#### Extrait choisi

Or, même s’il y a un stress perceptible sur la dette italienne,
celui-ci est contenu par la présence de la BCE sur les marchés de
dette souveraine et par sa promesse implicite d’acheter davantage de dette sur les marchés en cas d’aggravation du stress.
De
ces trois points, seul le premier est, à mon avis, susceptible
d’évoluer défavorablement par la suite. Ainsi, des estimations
indépendantes effectuées par des chercheurs de la New York
University, dressent un tableau assez alarmant du système bancaire
européen, chiffrant les besoins de fonds propres des banques
européennes à 250 milliards d’euros (dix fois plus que
l’estimation fournie par l’Autorité Bancaire Européenne lors
des stress tests bancaires de 2014), dont 170 milliards pour les cinq
plus grandes banques françaises.
Quant
au problème de Deutsche Bank, il est pour le moment repassé en
second plan mais susceptible de resurgir à tout moment, la banque
étant notoirement sous-capitalisée et n’ayant jusqu’à présent
pas réussi à trouver une solution pour se recapitaliser de façon
privée.
Mais
comme le vous le soulignez, on n'imagine pas la BCE rester les bras
croisés en cas de gros pépin. De quels outils dispose-t-elle ?
La
BCE rachète aujourd’hui pour
80
milliards de dette souveraine des pays de la zone euro chaque mois,
selon une clé correspondant à la part de chaque pays dans son
capital. Elle pourrait modifier à la marge cette clé d’une
manière favorable à l’Italie, mais cela serait vu évidemment
chez les conservateurs allemands comme une « largesse »
injustifiée aux nations dépensières. Elle
n’aurait cependant pas trop de mal à justifier cette politique si
la panique s’empare des créanciers de l’Italie et si l’enjeu
devient, comme en 2012 avec l’OMT, la survie même de l’euro.
Et
ça pourrait arriver ? On
a assisté ces derniers jours à une remontée des taux (au dessus de
2%) sur les titres de dette italiens, mais
on est quand même loin de la situation de 2012, où ces taux étaient
montés autour de 7 %...
Oui,
je
crois que la nature de la crise actuelle est fondamentalement
différente de celle que nous nous
avons connue.
Jusqu’en
2012,
qui a vu l’annonce par Mario Draghi de l’OMT, la zone euro était
confrontée au risque d’effondrement à court terme du système
bancaire via la dépréciation des titres de dette souveraine sur les
marchés. Ce risque, de nature financière et bancaire, est
aujourd’hui écarté grâce à l’assurance fournie par l’OMT
que les titres de dette souveraine italiens et espagnols ne seront
pas autorisés à se déprécier au-delà d’une certaine limite sur
les marchés.
La
zone euro est aujourd’hui confrontée à un risque plus sournois et
plus existentiel : celui du rejet politique du statu quo de la
zone euro dans un nombre de plus en plus grands de pays et, à terme,
dans les urnes. Certes, le vote négatif au référendum grec sur le
nouveau mémorandum de la Troïka de l’été 2015 n’a pas conduit
à une dislocation de la zone euro car Alexis Tsipras a finalement
fait le choix de capituler devant les exigences des créanciers de la
Grèce. Mais, il n’est pas certain qu’il en soit de même à
l’avenir.

########

Questions à traiter —
a – Traduisez en anglais la phrase suivante de l'extrait sur la BCE et la dette italienne : « La BCE rachète aujourd'hui pour 80 milliards de dette souveraine des pays de la zone euro chaque mois, selon une clé correspondant à la part de chaque pays dans son capital. »
b – Reprenez l'extrait sur la BCE et la dette italienne juste après sa dernière phrase, et poursuivez-le en quelques phrases.

#### Données

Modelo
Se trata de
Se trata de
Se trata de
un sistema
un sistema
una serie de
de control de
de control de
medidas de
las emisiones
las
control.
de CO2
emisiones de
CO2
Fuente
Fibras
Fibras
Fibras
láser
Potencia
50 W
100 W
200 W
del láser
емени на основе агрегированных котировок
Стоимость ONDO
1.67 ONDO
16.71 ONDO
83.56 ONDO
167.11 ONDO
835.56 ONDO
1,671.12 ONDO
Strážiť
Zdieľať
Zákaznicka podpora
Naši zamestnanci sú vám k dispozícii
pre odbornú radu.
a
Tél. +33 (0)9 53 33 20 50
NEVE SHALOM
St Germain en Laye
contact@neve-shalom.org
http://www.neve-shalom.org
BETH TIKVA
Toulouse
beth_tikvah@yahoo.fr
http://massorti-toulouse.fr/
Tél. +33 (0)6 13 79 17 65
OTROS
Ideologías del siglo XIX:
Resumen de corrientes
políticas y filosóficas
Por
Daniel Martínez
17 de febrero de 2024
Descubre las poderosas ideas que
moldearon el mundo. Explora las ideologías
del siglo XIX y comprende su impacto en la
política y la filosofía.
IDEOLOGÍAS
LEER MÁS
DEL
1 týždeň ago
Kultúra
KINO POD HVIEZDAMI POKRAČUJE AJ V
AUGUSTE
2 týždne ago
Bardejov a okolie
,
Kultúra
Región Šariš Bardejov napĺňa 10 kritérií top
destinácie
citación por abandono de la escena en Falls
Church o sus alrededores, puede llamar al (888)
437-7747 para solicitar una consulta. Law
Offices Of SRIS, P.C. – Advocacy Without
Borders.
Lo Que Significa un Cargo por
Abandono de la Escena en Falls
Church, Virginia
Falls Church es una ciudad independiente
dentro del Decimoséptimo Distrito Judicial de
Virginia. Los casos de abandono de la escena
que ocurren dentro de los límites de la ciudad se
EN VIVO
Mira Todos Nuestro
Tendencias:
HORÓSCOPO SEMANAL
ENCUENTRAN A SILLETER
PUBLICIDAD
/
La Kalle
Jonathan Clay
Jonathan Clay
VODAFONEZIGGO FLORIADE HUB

########

Réponses par tâche —
a – The ECB currently buys 80 billion in sovereign debt from euro area countries each month, according to a key corresponding to each country's share of its capital.

b –
Le
doute omniprésent quant à la survie politique de la zone euro à
moyen terme est destructeur et auto-réalisateur. Les investisseurs
imposent aux pays périphériques une prime de risque sur leurs taux
d’emprunt, due au risque de défaut ou de redénomination de leur
dette en devise locale. Les déposants participent également à une
fuite des capitaux de la périphérie vers les pays cœur, de peur de
voir leur épargne convertie en devise locale.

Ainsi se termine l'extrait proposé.